We were looking for a way in which 4 generations of our family could live near each other but not with each other and offer the extended family support we all wanted, this option was beyond any of our budgets in the UK. As it turns out we moved with 3 generations, we bought an old farm and have renovated some of the farm buildings into houses. My parents who have been living in a small village near us for the last few years will move in this Christmas and become our neighbours. My eldest son who was just 7 when we made the move, will move to another renovated farm building next year and enjoy his independence without the cost! By the time our 12 year old becomes of the same age we hope to be able to offer her another renovated building. This is something we couldn't have done in the UK and we have worked really hard to achieve it here. We speak English at home but all the children are bilingual from 5 years to 18 years. My husband has his own business dealing with French clients so speaks French all day and again English at home. I work in English and I work from home so it's probably me who is the least proficient! We came with no languague skills or any idea of how things worked. We will have been here 10 years this July, we work and have a sucessful business and a lovely family life but it's has been hard graft! Andrew - a few of us did get together in the last 12 months or so, we are now all good friends and all of our anglophone kids have played together and with other French kids too - you are welcome to join us!

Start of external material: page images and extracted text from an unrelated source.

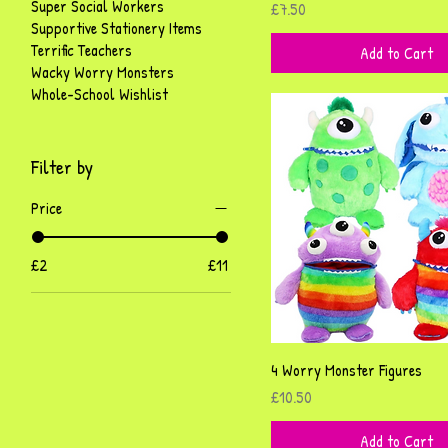
Super Social Workers
Price
£7.50
Supportive Stationery Items
Terrific Teachers
Add to Cart
Wacky Worry Monsters
Whole-School Wishlist
Filter by
Price
£2
£11
Quick View
4 Worry Monster Figures
Price
£10.50
Add to Cart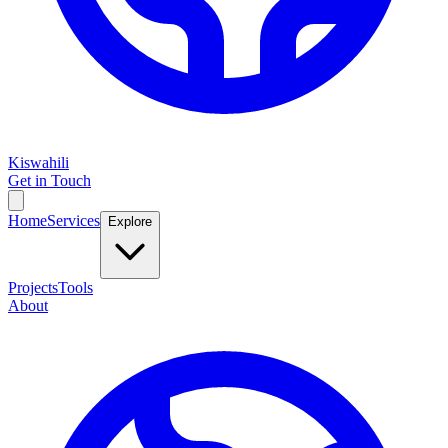
Kiswahili
Get in Touch
Home
Services
Explore
Projects
Tools
About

Frankly became disillusioned with running a business in the UK where I was on call 24/7 (PR - crisis and reputation management) and with all the new laws applying to a SME that came with employing people (not the fault of our staff but the then government!). Really looked at Italy first, but practically that was a no, no due to ageing parents - at least from France we can get back to visit folk relatively quickly and by a number of transport routes. Went backwards and forwards for a few years, then on one journey home, having come out of the Chunnel, by the time we got back to the Northeast we had hatched a plan to move over full-time - that was 2 years' ago. Living here is like being in the UK in the Sixties and I would not change it for the world, warts and all. Still go back to the UK now and then for work (internet business and marketing consutancy) and usually cannot wait to get back home to France! At least now our life is more manageable and am sure the weather will recover!!

I married a Frenchman and I was working contract in Australia and my husband had a good perm job with perks in France, so it was a logical choice. I learnt the language, eventually got employed. If I had to do it again, I wouldn’t. I’m baffled as to why so many people think France is a lifestyle eldorado…so is my husband…I personally look forward to the day I can close the door on my French experience.

That's what I'm hoping will happen with mine, Nick. I studied a case of a japanese girl who moved to the US and spoke no English for months, everyone started getting very worried and then exactly the same thing happened; the switch flicked and she started talking in complete sentences. Chomsky (and his LAD - Language Acquisition Device) put it down to a perfect example of the LAD quietly working away with a new language (the girl was 5) and once it had decripted it and worked out the structure etc. it started working and producing the fluent language. Mine only ever hear a one way conversation - me moaning at them! We hope to get them to meet some anglophone kids in the area one day...!

I get it in the neck daily for not speaking English at home. Funnily enough though. Out of the blue, my younger boy Alistair has suddenly taken to speaking English fluently where before he would never speak a word. It's as though a switch has been flicked and he can now speak English.